[Exercise objective]
Read the listing below and copy out each line where the word "tail" occurs.

[Material for this exercise]
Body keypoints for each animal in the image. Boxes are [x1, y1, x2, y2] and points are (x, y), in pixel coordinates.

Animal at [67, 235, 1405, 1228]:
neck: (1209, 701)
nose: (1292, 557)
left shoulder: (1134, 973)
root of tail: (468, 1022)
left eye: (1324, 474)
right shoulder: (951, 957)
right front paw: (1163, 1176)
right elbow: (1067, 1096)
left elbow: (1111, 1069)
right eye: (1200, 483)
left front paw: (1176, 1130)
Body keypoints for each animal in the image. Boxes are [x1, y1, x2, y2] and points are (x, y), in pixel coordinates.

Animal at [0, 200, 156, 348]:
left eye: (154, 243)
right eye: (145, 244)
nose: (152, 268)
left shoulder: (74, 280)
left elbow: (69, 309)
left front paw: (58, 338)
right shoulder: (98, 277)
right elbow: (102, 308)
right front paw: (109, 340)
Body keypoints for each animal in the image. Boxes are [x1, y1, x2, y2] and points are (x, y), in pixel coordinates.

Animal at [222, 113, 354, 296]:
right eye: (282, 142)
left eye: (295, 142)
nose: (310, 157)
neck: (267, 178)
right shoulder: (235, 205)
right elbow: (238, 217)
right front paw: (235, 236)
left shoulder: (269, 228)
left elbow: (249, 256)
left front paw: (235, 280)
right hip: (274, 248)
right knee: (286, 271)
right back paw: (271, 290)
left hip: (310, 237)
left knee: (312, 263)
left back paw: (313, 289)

* * *

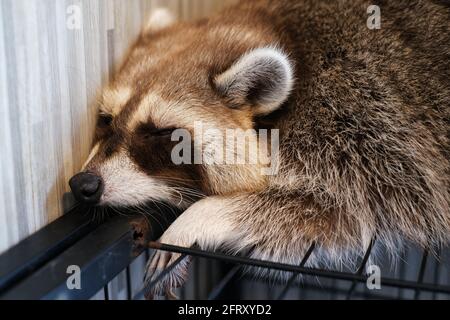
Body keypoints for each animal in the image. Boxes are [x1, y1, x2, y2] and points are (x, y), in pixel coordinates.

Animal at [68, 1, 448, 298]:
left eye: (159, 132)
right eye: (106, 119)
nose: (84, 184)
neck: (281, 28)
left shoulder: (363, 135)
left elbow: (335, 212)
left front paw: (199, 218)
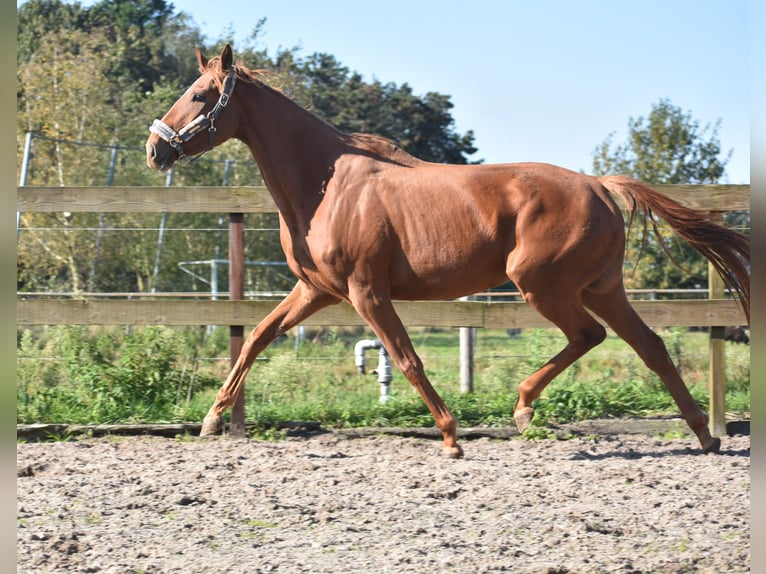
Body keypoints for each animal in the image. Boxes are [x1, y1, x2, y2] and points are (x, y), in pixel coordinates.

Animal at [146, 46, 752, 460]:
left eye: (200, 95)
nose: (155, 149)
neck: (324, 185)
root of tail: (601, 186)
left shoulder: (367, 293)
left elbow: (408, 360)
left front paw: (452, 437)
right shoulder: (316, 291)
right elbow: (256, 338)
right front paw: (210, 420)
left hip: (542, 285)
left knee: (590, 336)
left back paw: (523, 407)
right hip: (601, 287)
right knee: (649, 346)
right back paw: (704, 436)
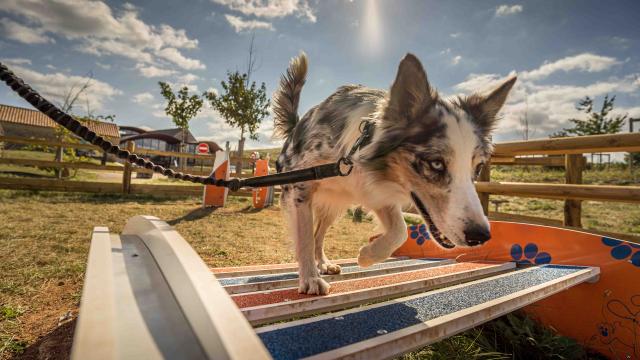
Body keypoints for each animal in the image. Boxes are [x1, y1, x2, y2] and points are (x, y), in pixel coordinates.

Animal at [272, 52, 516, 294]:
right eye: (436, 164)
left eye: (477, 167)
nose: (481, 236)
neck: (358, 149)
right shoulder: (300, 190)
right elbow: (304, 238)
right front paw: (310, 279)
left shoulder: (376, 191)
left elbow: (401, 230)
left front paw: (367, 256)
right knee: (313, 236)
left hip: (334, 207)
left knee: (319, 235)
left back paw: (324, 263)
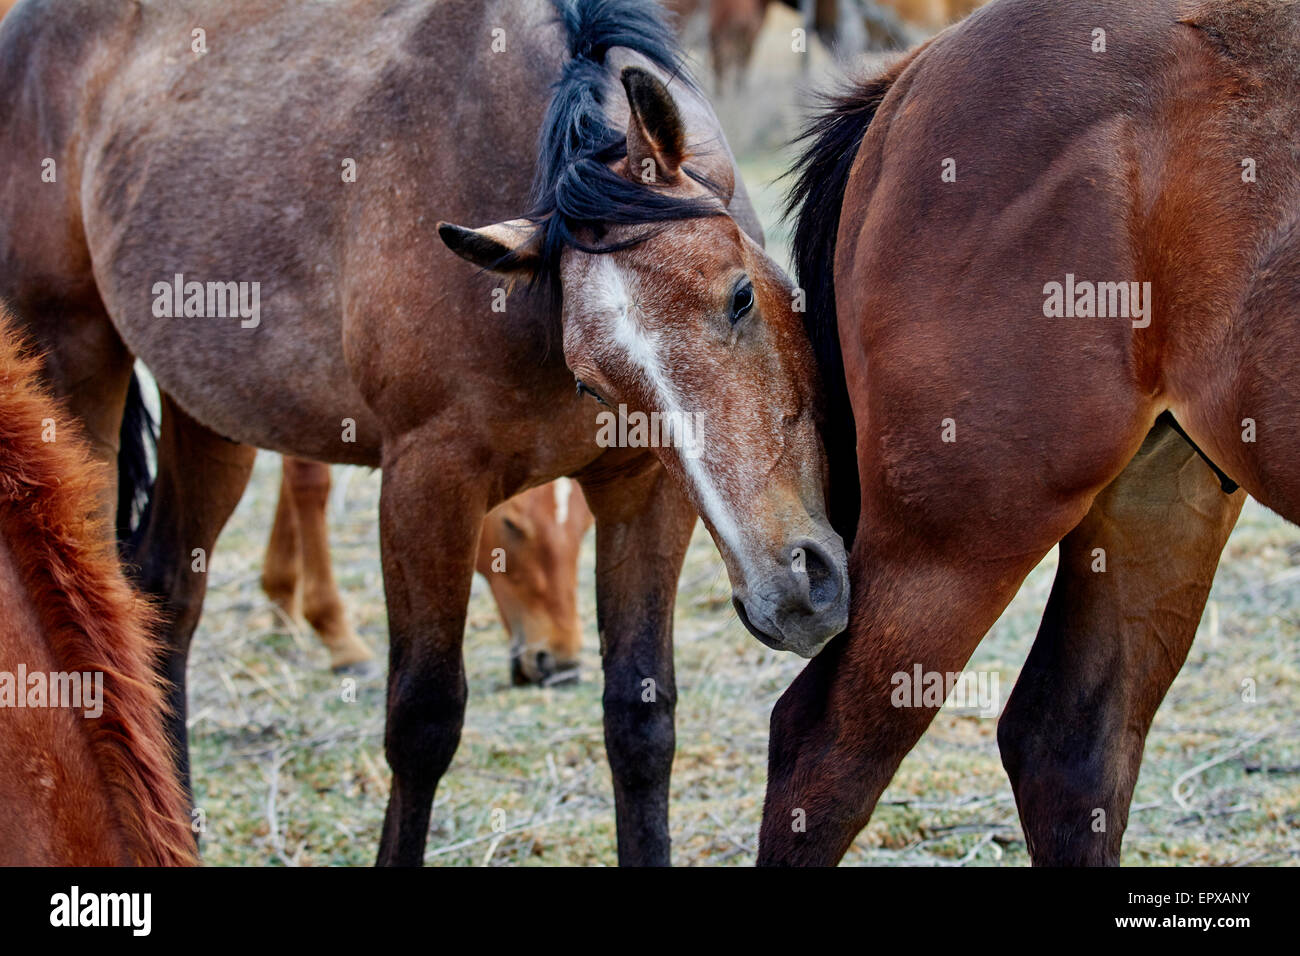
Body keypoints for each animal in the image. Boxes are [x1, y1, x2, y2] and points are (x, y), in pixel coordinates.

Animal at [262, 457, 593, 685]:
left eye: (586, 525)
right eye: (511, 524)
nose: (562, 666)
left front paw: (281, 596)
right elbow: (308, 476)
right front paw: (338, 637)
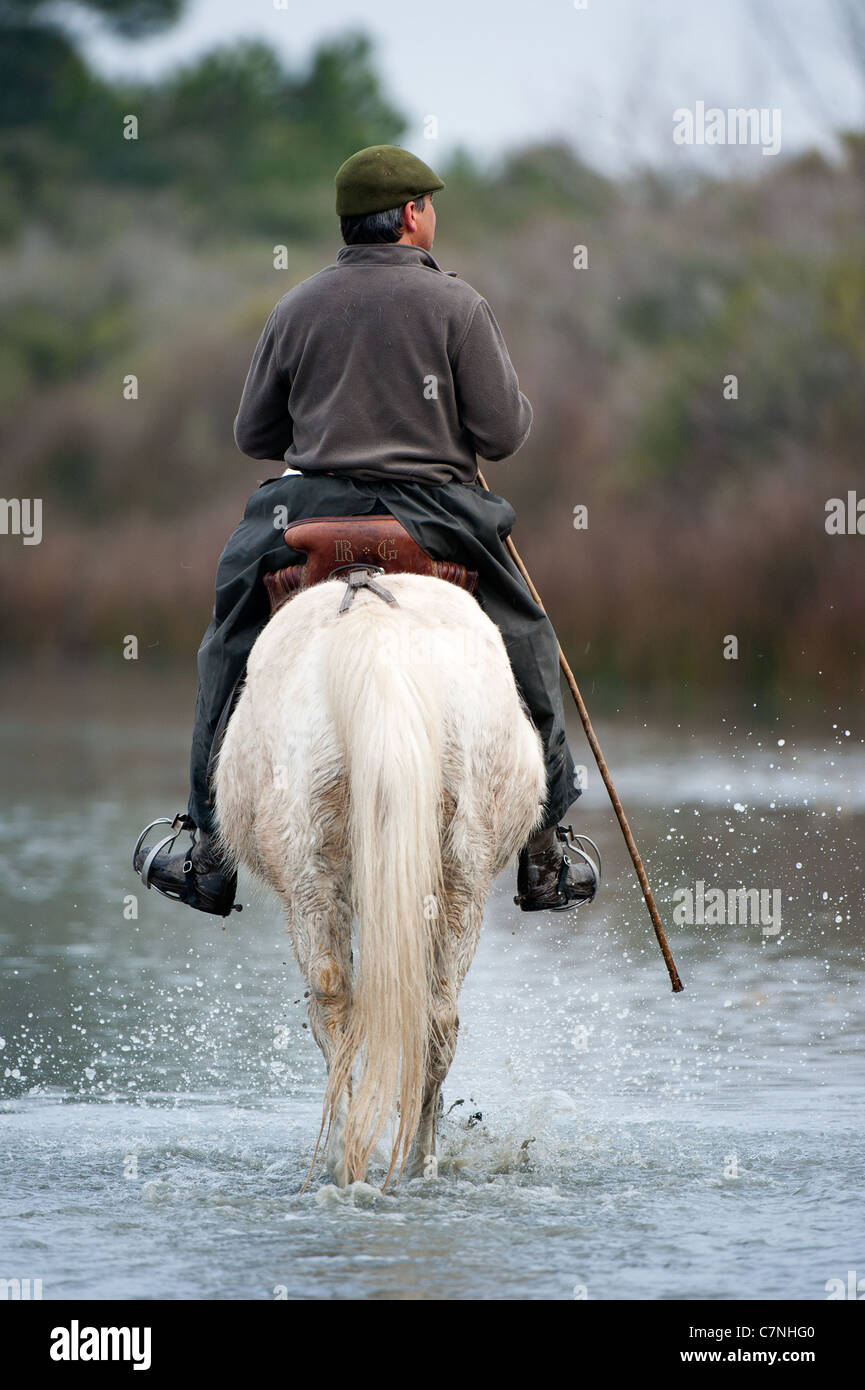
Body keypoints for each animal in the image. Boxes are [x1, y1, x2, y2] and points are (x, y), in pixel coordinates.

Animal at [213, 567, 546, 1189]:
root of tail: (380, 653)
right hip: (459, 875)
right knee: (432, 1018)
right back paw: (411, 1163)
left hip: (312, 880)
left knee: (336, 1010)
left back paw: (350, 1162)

[Reply]
root of tail: (468, 1022)
root of tail: (601, 186)
root of tail: (380, 653)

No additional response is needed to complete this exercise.